Ma façon ironique de parler de son amie l’amusait toujours.

— Vous êtes ridicule de la détester ainsi. Un jour, il faudra que vous fassiez sa connaissance. Je suis certaine que vous l’aimerez.

— J’ai horreur des filles autoritaires.

— Qu’est-ce qui vous fait supposer que Greta soit ainsi ?

— La manière dont vous parlez d’elle.

— Elle est très compétente et ma belle-mère a une confiance aveugle en elle. C’est pour cela que je la trouve formidable !

— Oublions Greta et parlez-moi de votre oncle Franck.

— Je ne sais pas grand-chose de lui. Il était le mari de ma tante – la sœur de Daddy — Je crois savoir qu’il n’a jamais voulu travailler et qu’il a eu des ennuis, une ou deux fois.

— Sérieux ?

— Non, je ne pense pas, mais ils ont coûté très cher.

— Il est donc l’enfant terrible de la famille ? J’ai le sentiment que je m’entendrais mieux avec lui qu’avec votre vertueuse Greta.

— Il sait se montrer fort aimable.

— Mais vous ne l’aimez pas !

— Je crois que si, mais… j’ignore toujours ce qu’il fait.

Elle ne me proposait jamais de rencontrer sa famille. Je décidai de lui poser la question qui me tenait à cœur.

— Vous ne pensez pas qu’il serait bon que les vôtres me connaissent ?

— Je ne veux pas !

— J’imagine que je ne corresponds pas à…

— Ce n’est pas ce que je voulais dire, du tout ! Ils en feraient toute une histoire et je ne pourrais le supporter.

— Je ne puis m’empêcher de me considérer comme un intrus.

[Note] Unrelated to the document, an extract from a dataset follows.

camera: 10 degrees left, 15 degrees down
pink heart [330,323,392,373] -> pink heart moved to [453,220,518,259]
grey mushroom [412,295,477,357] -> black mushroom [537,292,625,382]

— Je suis assez grande pour choisir mes amis. J’ai presque vingt et un ans, et le jour de ma majorité, personne ne pourra s’interposer entre moi et eux. À l’heure actuelle, malheureusement, il est encore trop tôt. S’ils apprenaient que je vous vois, ils m’emmèneraient quelque part où il me serait impossible de communiquer avec vous. Je vous en prie, Michaël, ne changeons rien au présent.

— Si vous jugez qu’il vaut mieux dissimuler…

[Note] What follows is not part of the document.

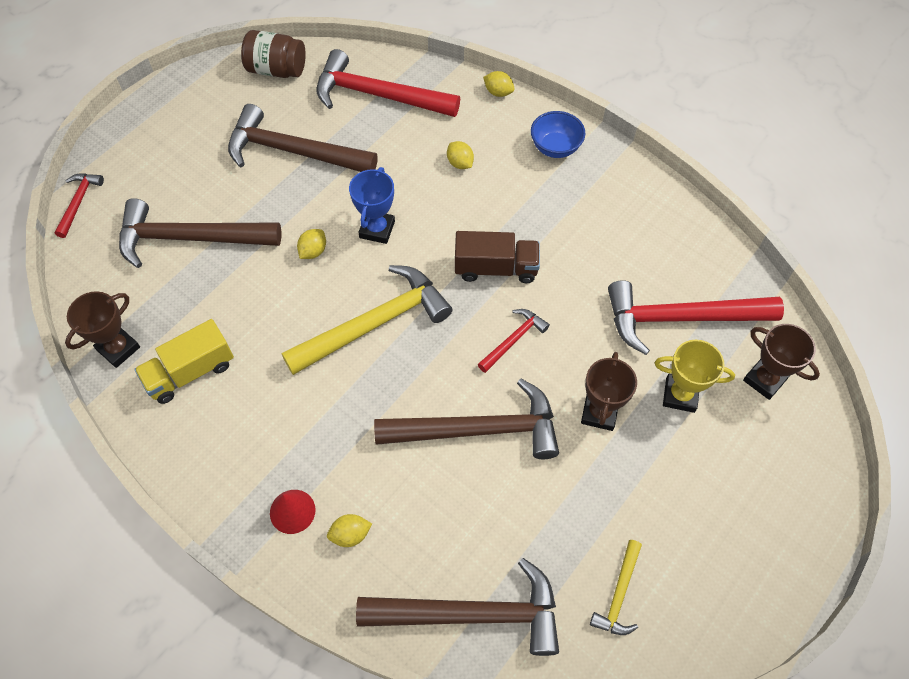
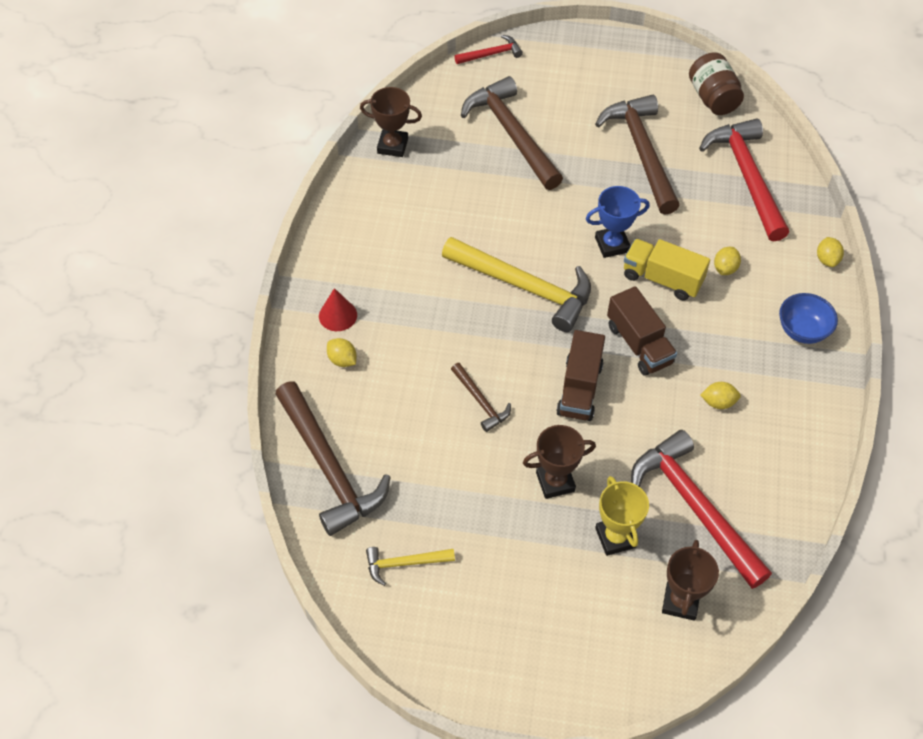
camera: 60 degrees right, 5 degrees down
yellow truck [134,319,234,404] -> yellow truck moved to [624,239,710,300]
yellow lemon [297,229,326,259] -> yellow lemon moved to [700,382,741,409]
brown hammer [374,378,559,459] -> brown hammer [451,363,511,432], size x0.49
red hammer [478,309,550,373] -> brown truck [556,330,605,421]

— Il n’y a aucune dissimulation à garder près de soi un ami, avec lequel on puisse parler librement et même… bâtir des chimères.

Oui, nous bâtissions des chimères. Parfois, je lui confiais mes rêves et souvent elle se laissait aller à enchaîner : « Supposons que nous ayons acheté le « Champ du Gitan » et que nous y construisions une maison… »

Je lui avais beaucoup parlé de Santonix et de son travail. J’essayais de me mettre dans la peau de l’architecte pour lui décrire ses créations. Je me doutais bien que ces explications ne correspondaient pas exactement à ce que je voulais exprimer, mais je comprenais qu’Ellie savait exactement comment serait la maison… notre maison. Nous n’employions jamais ce « nous » mais nous étions convaincus que nous le pensions l’un et l’autre.

Je ne devais pas revoir Ellie pendant huit jours. Avant notre dernier rendez-vous, j’avais retiré de la banque mes maigres économies pour lui acheter une petite bague en forme de trèfle ornée de pierres d’Irlande. Ellie ne portait pas beaucoup de bijoux, mais je ne doutais pas que ses écrins ne renfermassent des diamants, des émeraudes et autres merveilles.

Toutefois, lorsque je lui offris le petit anneau de rien du tout, elle eut une expression heureuse qui me ravit. Elle me jura :

— Ce sera le cadeau d’anniversaire qui me plaira le plus.

Le lendemain, je reçus d’elle un mot écrit à la hâte, dans lequel elle m’expliquait qu’après son anniversaire, sa famille l’emmènerait sur la Riviera française.

— Mais, ne vous inquiétez pas, poursuivait-elle, nous serons de retour d’ici deux ou trois semaines, puis en route pour l’Amérique. Nous nous reverrons avant le grand départ et je vous parlerai de quelque chose de très important.

Je me sentis mal à l’aise d’apprendre qu’Ellie se rendait en France. Moi aussi, j’avais quelque chose de très important à lui apprendre. « Le Champ du Gitan » avait été vendu. J’avais réussi à découvrir la firme londonienne qui s’était occupée des démarches, mais, même en donnant un solide pourboire au clerc le plus corruptible de l’étude, je n’avais pu apprendre le nom de l’heureux propriétaire.

Les nerfs en pelote, je décidai de ne plus penser à rien et d’aller rendre visite à ma mère. Il y avait un bout de temps que je ne l’avais vue.